> [Task brief]:
What lines of the data below hold the string "إسناد"? Copy each one.

• • •

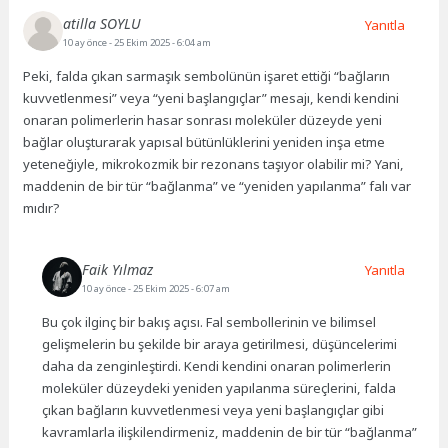
atilla SOYLU
Yanıtla
10 ay önce
- 25 Ekim 2025 - 6:04 am
Peki, falda çıkan sarmaşık sembolünün işaret ettiği “bağların
kuvvetlenmesi” veya “yeni başlangıçlar” mesajı, kendi kendini
onaran polimerlerin hasar sonrası moleküler düzeyde yeni
bağlar oluşturarak yapısal bütünlüklerini yeniden inşa etme
yeteneğiyle, mikrokozmik bir rezonans taşıyor olabilir mi? Yani,
maddenin de bir tür “bağlanma” ve “yeniden yapılanma” falı var
mıdır?
Faik Yılmaz
Yanıtla
10 ay önce
- 25 Ekim 2025 - 6:07 am
Bu çok ilginç bir bakış açısı. Fal sembollerinin ve bilimsel
gelişmelerin bu şekilde bir araya getirilmesi, düşüncelerimi
daha da zenginleştirdi. Kendi kendini onaran polimerlerin
moleküler düzeydeki yeniden yapılanma süreçlerini, falda
çıkan bağların kuvvetlenmesi veya yeni başlangıçlar gibi
kavramlarla ilişkilendirmeniz, maddenin de bir tür “bağlanma”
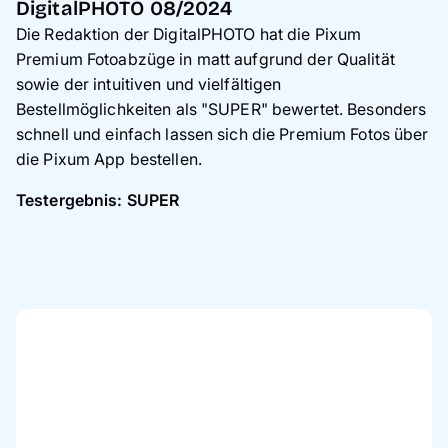
DigitalPHOTO 08/2024
Die Redaktion der DigitalPHOTO hat die Pixum
Premium Fotoabzüge in matt aufgrund der Qualität
sowie der intuitiven und vielfältigen
Bestellmöglichkeiten als "SUPER" bewertet. Besonders
schnell und einfach lassen sich die Premium Fotos über
die Pixum App bestellen.
Testergebnis: SUPER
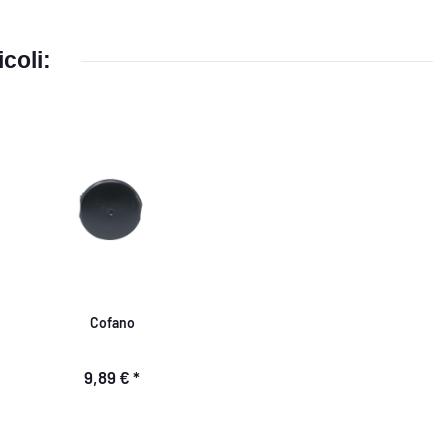
coli:
Cofano
9,89 €
*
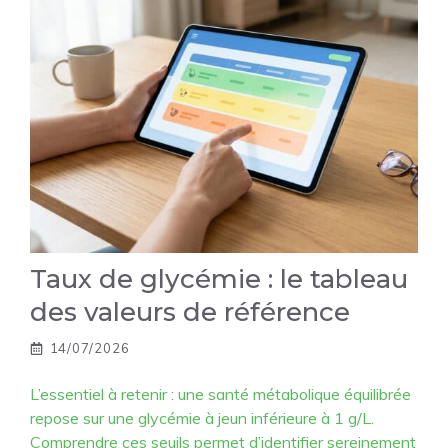
Taux de glycémie : le tableau
des valeurs de référence
14/07/2026
L’essentiel à retenir : une santé métabolique équilibrée
repose sur une glycémie à jeun inférieure à 1 g/L.
Comprendre ces seuils permet d’identifier sereinement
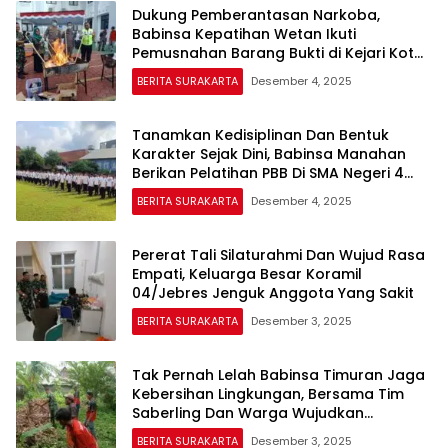
Dukung Pemberantasan Narkoba,
Babinsa Kepatihan Wetan Ikuti
Pemusnahan Barang Bukti di Kejari Kota
Surakarta
BERITA SURAKARTA
Desember 4, 2025
Tanamkan Kedisiplinan Dan Bentuk
Karakter Sejak Dini, Babinsa Manahan
Berikan Pelatihan PBB Di SMA Negeri 4
Surakarta
BERITA SURAKARTA
Desember 4, 2025
Pererat Tali Silaturahmi Dan Wujud Rasa
Empati, Keluarga Besar Koramil
04/Jebres Jenguk Anggota Yang Sakit
BERITA SURAKARTA
Desember 3, 2025
Tak Pernah Lelah Babinsa Timuran Jaga
Kebersihan Lingkungan, Bersama Tim
Saberling Dan Warga Wujudkan
Lingkungan Bersih Dan Sehat
BERITA SURAKARTA
Desember 3, 2025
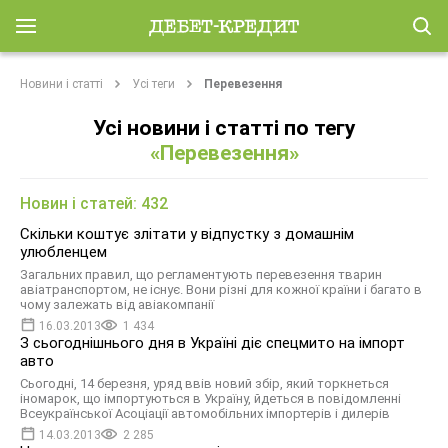
Новини і статті
Усі теги
Перевезення
Усі новини і статті по тегу
«Перевезення»
Новин і статей: 432
Скільки коштує злітати у відпустку з домашнім
улюбленцем
Загальних правил, що регламентують перевезення тварин
авіатранспортом, не існує. Вони різні для кожної країни і багато в
чому залежать від авіакомпанії
16.03.2013
1 434
З сьогоднішнього дня в Україні діє спецмито на імпорт
авто
Сьогодні, 14 березня, уряд ввів новий збір, який торкнеться
іномарок, що імпортуються в Україну, йдеться в повідомленні
Всеукраїнської Асоціації автомобільних імпортерів і дилерів
14.03.2013
2 285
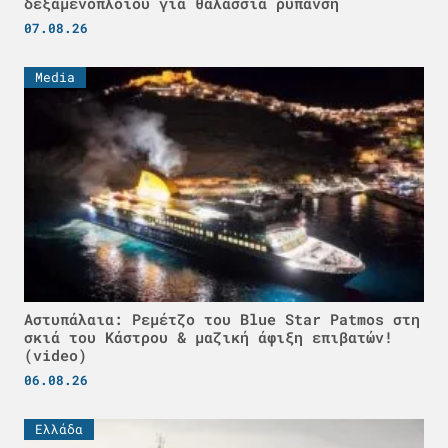
δεξαμενόπλοιου για θαλάσσια ρύπανση
07.08.26
Media
Αστυπάλαια: Ρεμέτζο του Blue Star Patmos στη
σκιά του Κάστρου & μαζική άφιξη επιβατών!
(video)
06.08.26
Ελλάδα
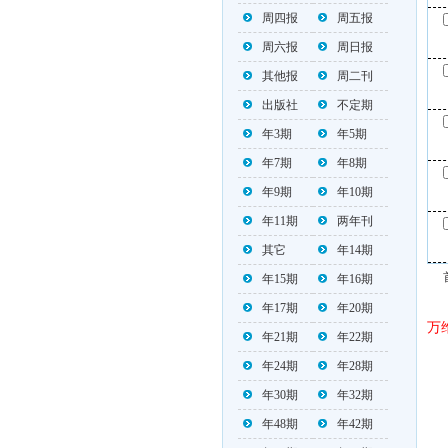
周四报
周五报
周六报
周日报
其他报
周二刊
出版社
不定期
年3期
年5期
年7期
年8期
年9期
年10期
年11期
两年刊
其它
年14期
年15期
年16期
年17期
年20期
万
年21期
年22期
年24期
年28期
年30期
年32期
年48期
年42期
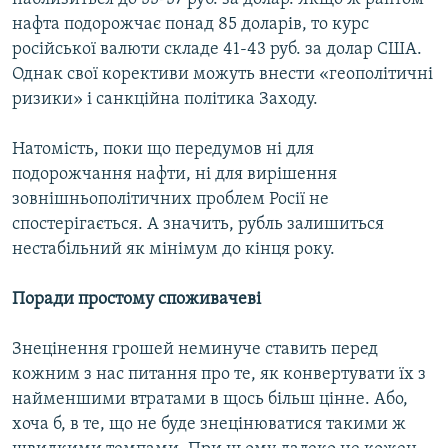
нафта подорожчає понад 85 доларів, то курс
російської валюти складе 41-43 руб. за долар США.
Однак свої корективи можуть внести «геополітичні
ризики» і санкційна політика Заходу.
Натомість, поки що передумов ні для
подорожчання нафти, ні для вирішення
зовнішньополітичних проблем Росії не
спостерігається. А значить, рубль залишиться
нестабільний як мінімум до кінця року.
Поради простому споживачеві
Знецінення грошей неминуче ставить перед
кожним з нас питання про те, як конвертувати їх з
найменшими втратами в щось більш цінне. Або,
хоча б, в те, що не буде знецінюватися такими ж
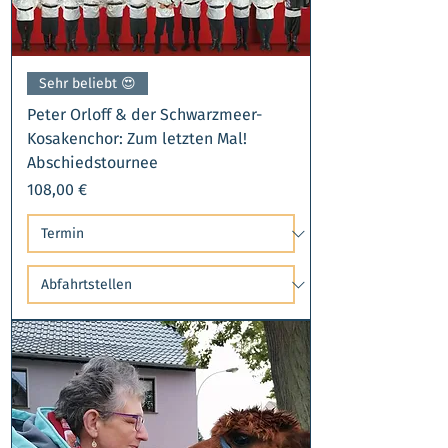
Sehr beliebt ​😍
Peter Orloff & der Schwarzmeer-
Kosakenchor: Zum letzten Mal!
Abschiedstournee
Preis
108,00 €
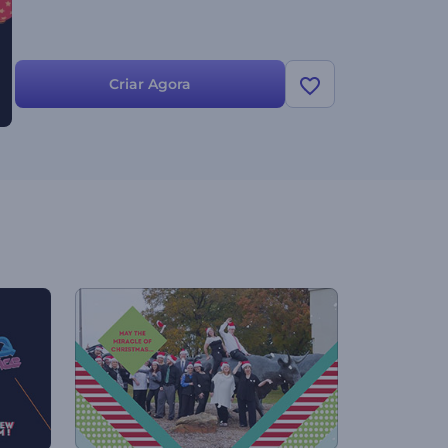
Criar Agora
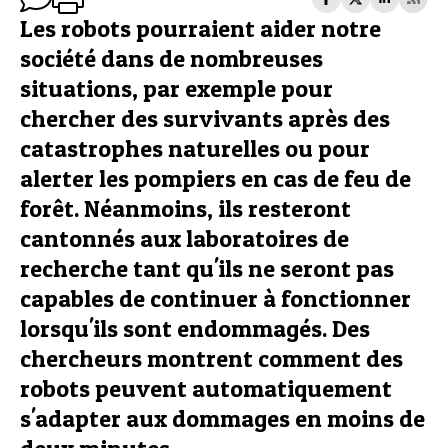
Les robots pourraient aider notre
société dans de nombreuses
situations, par exemple pour
chercher des survivants après des
catastrophes naturelles ou pour
alerter les pompiers en cas de feu de
forêt. Néanmoins, ils resteront
cantonnés aux laboratoires de
recherche tant qu'ils ne seront pas
capables de continuer à fonctionner
lorsqu'ils sont endommagés. Des
chercheurs montrent comment des
robots peuvent automatiquement
s'adapter aux dommages en moins de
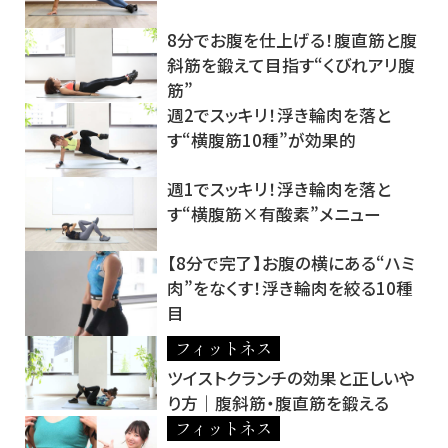
8分でお腹を仕上げる！腹直筋と腹
斜筋を鍛えて目指す“くびれアリ腹
筋”
週2でスッキリ！浮き輪肉を落と
す“横腹筋10種”が効果的
週1でスッキリ！浮き輪肉を落と
す“横腹筋×有酸素”メニュー
【8分で完了】お腹の横にある“ハミ
肉”をなくす！浮き輪肉を絞る10種
目
フィットネス
ツイストクランチの効果と正しいや
り方｜腹斜筋・腹直筋を鍛える
フィットネス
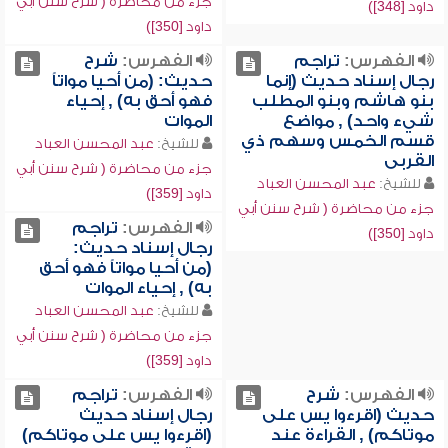
جزء من محاضرة ( شرح سنن أبي
داود [348])
داود [350])
الفهرس:
تراجم
الفهرس:
شرح
رجال إسناد حديث (إنما
حديث: (من أحيا مواتاً
بنو هاشم وبنو المطلب
فهو أحق به) , إحياء
شيء واحد) , مواضع
الموات
قسم الخمس وسهم ذي
للشيخ:
عبد المحسن العباد
القربى
جزء من محاضرة ( شرح سنن أبي
للشيخ:
عبد المحسن العباد
داود [359])
جزء من محاضرة ( شرح سنن أبي
الفهرس:
تراجم
داود [350])
رجال إسناد حديث:
(من أحيا مواتاً فهو أحق
به) , إحياء الموات
للشيخ:
عبد المحسن العباد
جزء من محاضرة ( شرح سنن أبي
داود [359])
الفهرس:
شرح
الفهرس:
تراجم
حديث (اقرءوا يس على
رجال إسناد حديث
موتاكم) , القراءة عند
(اقرءوا يس على موتاكم)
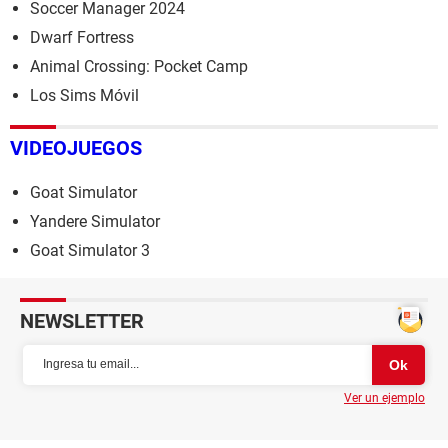
Soccer Manager 2024
Dwarf Fortress
Animal Crossing: Pocket Camp
Los Sims Móvil
VIDEOJUEGOS
Goat Simulator
Yandere Simulator
Goat Simulator 3
NEWSLETTER
Ver un ejemplo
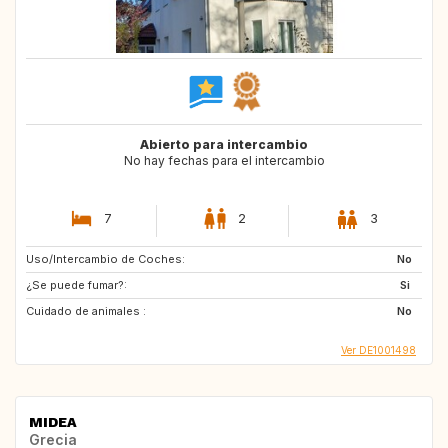
Abierto para intercambio
No hay fechas para el intercambio
7
2
3
Uso/Intercambio de Coches:
No
¿Se puede fumar?:
Si
Cuidado de animales :
No
Ver DE1001498
MIDEA
Grecia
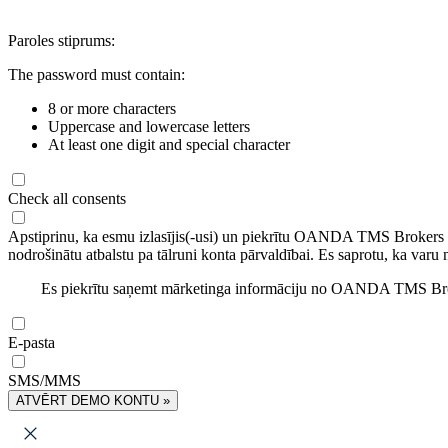
Paroles stiprums:
The password must contain:
8 or more characters
Uppercase and lowercase letters
At least one digit and special character
Check all consents
Apstiprinu, ka esmu izlasījis(-usi) un piekrītu OANDA TMS Brokers
nodrošinātu atbalstu pa tālruni konta pārvaldībai. Es saprotu, ka varu 
Es piekrītu saņemt mārketinga informāciju no OANDA TMS Brok
E-pasta
SMS/MMS
ATVĒRT DEMO KONTU »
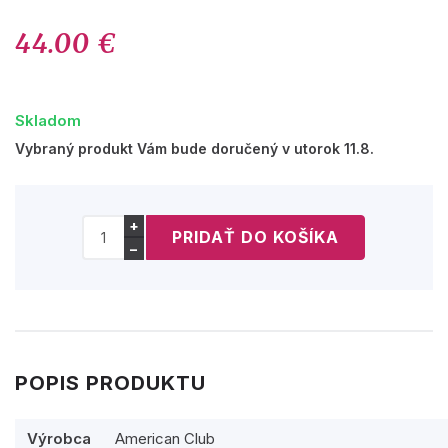
44.00 €
Skladom
Vybraný produkt Vám bude doručený v utorok 11.8.
+
−
POPIS PRODUKTU
Výrobca
American Club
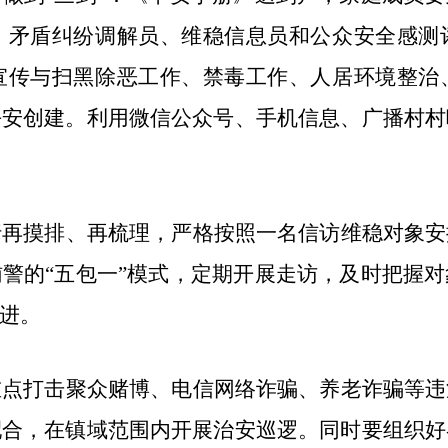
、矛盾纠纷调解员、维稳信息员和公众安全感测
宣传与扫黑除恶工作、禁毒工作、人居环境整治
平安创建。利用微信公众号、手机信息、广播村村
行再摸排、再梳理，严格按照一名信访维稳对象安
辅警的
“五包一”模式，定期开展走访，及时把握
进。
重点打击聚众赌博、电信网络诈骗、养老诈骗等违
配合，在镇域范围内开展治安巡逻。同时要组织好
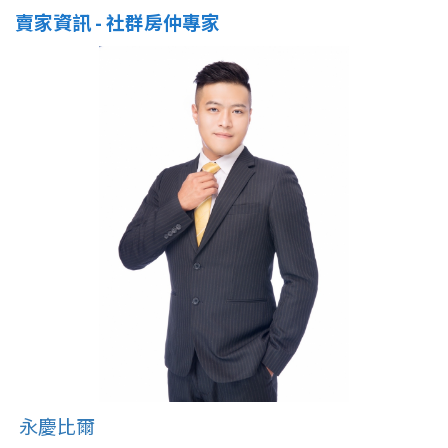
賣家資訊 - 社群房仲專家
永慶比爾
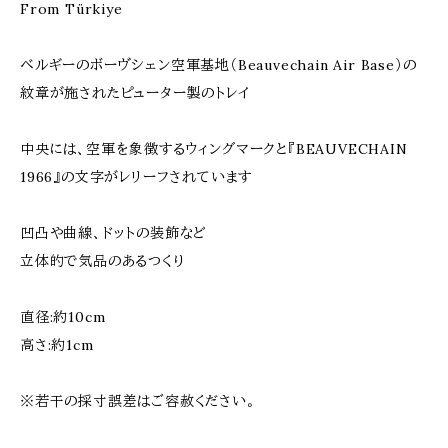
From Türkiye
ベルギーのボーヴシェン空軍基地（Beauvechain Air Base）の
紋章が施されたピューター製のトレイ
中央には、空軍を象徴するウィングマークと『BEAUVECHAIN
1966』の文字がレリーフされています
凹凸や曲線、ドットの装飾など
立体的で気品のあるつくり
直径:約10cm
高さ:約1cm
※若干の採寸誤差はご容赦ください。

• • •

> [Written answer]:
رجال إسناد حديث (إنما
رجال إسناد حديث:
رجال إسناد حديث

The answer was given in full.